Author reply.  Thank you for pointing that out. Considering the lack of clinical evidence, we changed the title to:“NO” time in fear response: possible implication of nitric-oxide-related mechanisms in PTSD.

 

Point 3. The Authors should also address that fear is just one of the behavioural phenotypes of PTSD.

Author reply. We apologize for not having made that clear. We added information about that to the sentence in the page 2 paragraph 3: The manifestation of exaggerated and abnormal fear responses, particularly following traumatic experiences, represent a distinct behavioral phenotype within the spectrum of PTSD. This behavioral profile is characterized by the elicitation of intense feelings of fear, horror, or helplessness. Additionally, PTSD is marked by the pervasive presence of intrusive memories, avoidance behaviors and persistent negative changes in thinking and mood  [3,4].

 

Point 4. The only preclinical model quoted is the single prolonged stress (SPS), otherwise the authors refers to generical “animal model of PTSD” (line 46, 60, 460, 596), given the variety of the animal models of PTDS. The authors should specify what models they are referring to and possibly include data from other models (if available) for example, the following studies seems on topic: PMID: 35605060, PMID: 32083948, PMID: 30125872.

Author reply. Thank you. We hope that the Table 1 will give more clarity to this point of the text.

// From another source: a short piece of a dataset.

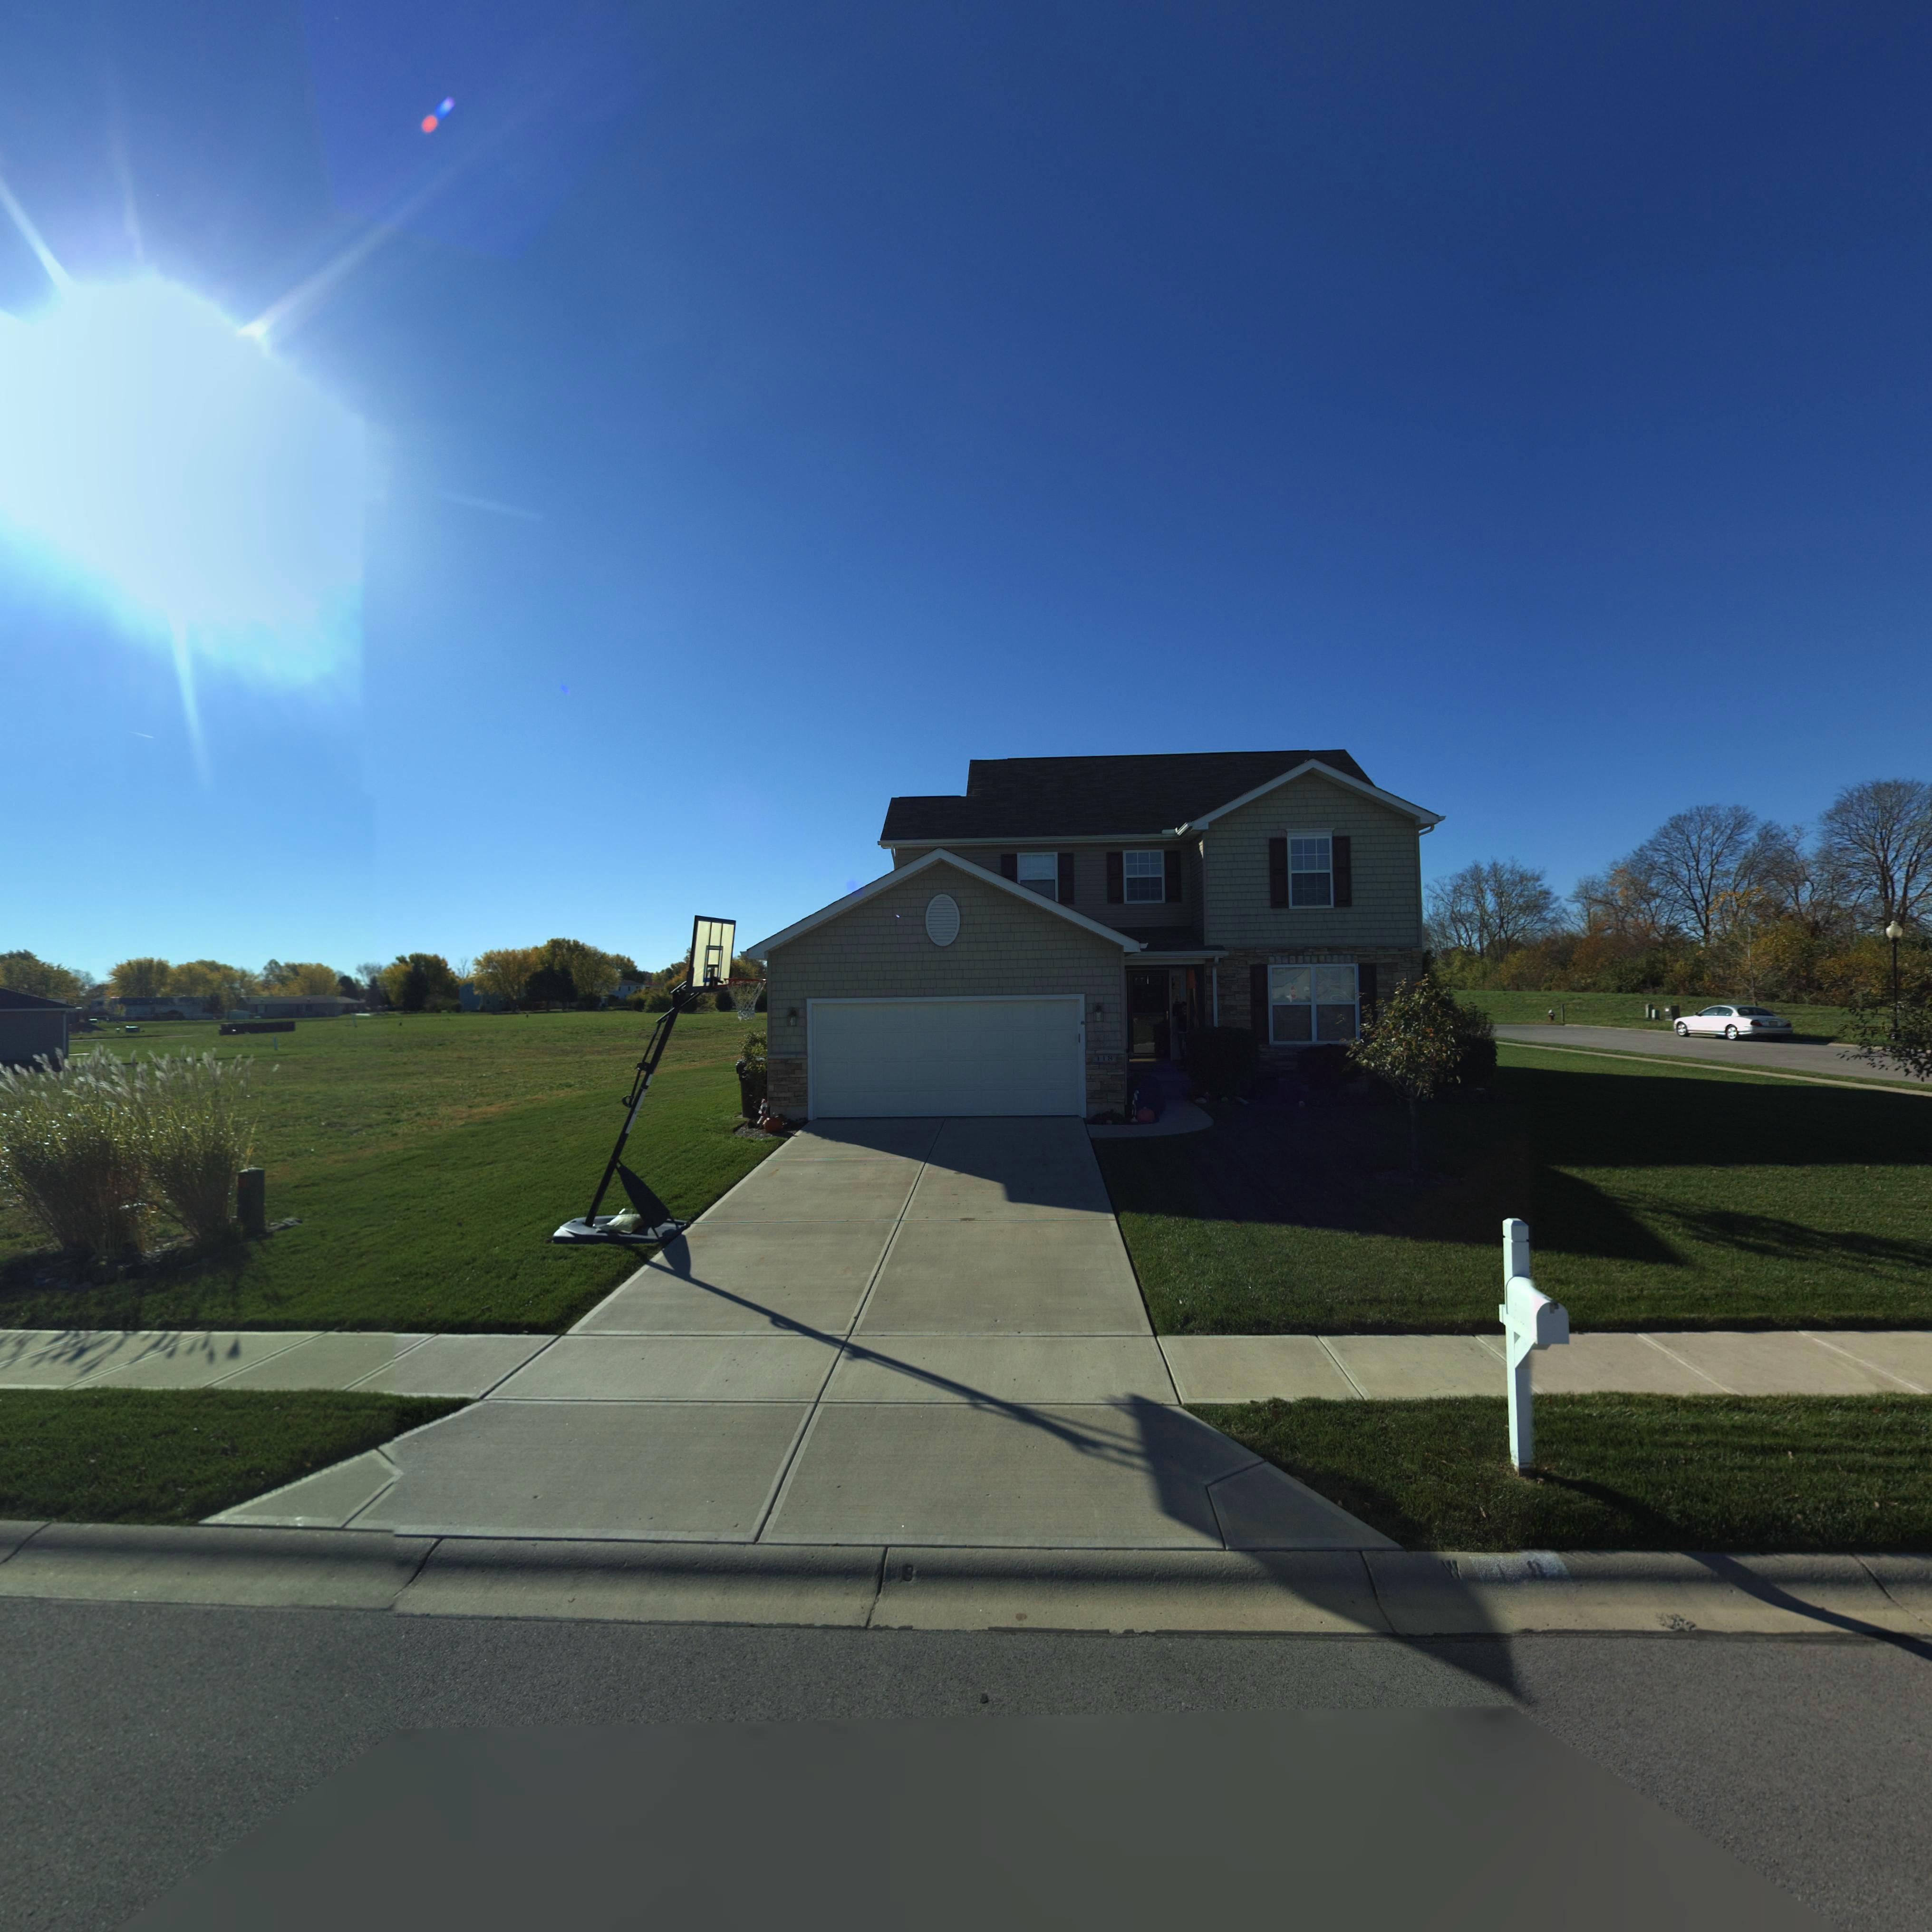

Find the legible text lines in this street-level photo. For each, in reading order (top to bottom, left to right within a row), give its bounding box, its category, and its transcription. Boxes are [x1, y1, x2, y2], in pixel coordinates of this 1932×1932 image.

[1096, 1055, 1113, 1062] StreetNumber: 118
[1495, 1558, 1550, 1584] StreetNumber: 1*8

We named the stressors as immobilization, cat odor exposure, and time-dependent sensitization as models of PTSD. We also added in the text the references: chronic isolation stress (PMID: 35605060) and the electric shock stress (PMID: 32083948) in the following paragraphs: 

 

Page 6, topic 2:  NO involvement in learned fear

nNOS is also important for fear extinction. Administration of the nNOS inhibitor ZL006, a drug that uncouples nNOS from PSD95, into the CA3 of the hippocampus facilitates fear extinction [70], and its administration into the dentate gyrus promotes extinction retrieval of remote fear extinction [71]. Corroborating with this data, the combination of MK‐801 (NMDA antagonist) and L‐NNA (NOS inhibitor) treatment ameliorated the extinction learning deficits in mice exposed to chronic social isolation stress [72]. Moreover, iNOS KO mice, which present increased NOS activity in the prefrontal cortex and altered expression of nNOS and eNOS enzymes, also have deficits in fear extinction which were attenuated by systemically 7-NI [64]. Interestingly, ZL006 in the anterior cingulate cortex (ACC) also inhibited contextual fear generalization in a novel context [73], another feature of PTSD.

 

Page 14, topic 4. nNOS, NO-related mechanisms, and stress response

Corroborating with a possible causal role for increased NO in the brain in behavioral modifications after stress exposure, the anxiogenic effect induced 24h after an acute 2h-restrain stress session, in view of modeling a trauma, was correlated with increased nNOS levels in the PL PFC. Moreover, the anxiogenic behavior was prevented by the administration of an nNOS inhibitor (N-propyl-L-Arginine; NPLA) in the same brain region [100]. Besides, the administration of L-arginine or L-NAME in the basolateral amygdala (BLA) prevented the long-term alterations in anxiety and depressive-like behavior induced by chronic stress [101].  Furthermore, adding to the complexity of NO and stress response, the administration of L-arginine (300 mg/kg) abolished the stress adaptive response in mice subjected to a 5-day of low-intensity foot-shock stress protocol, while L-NAME (30 mg/kg) favored stress adaptation in mice submitted to a high-intensity foot-shock stress [102]. The nNOS overexpression, at least in the hippocampus of mice exposed to chronic mild stress, is crucial for the development of stress-induced depressive behavior [103], suggesting the involvement of nNOS in modulating coping behavior in response to stress. In line with this data, the nNOS in the nucleus accumbens, a reward center, regulates susceptibility to social defeat stress and subsequent depression-like behaviors in mice [104].

 

Point 5. Wang et al. (2018) not reported in the reference list.

Author reply. Thank you. The reference was included.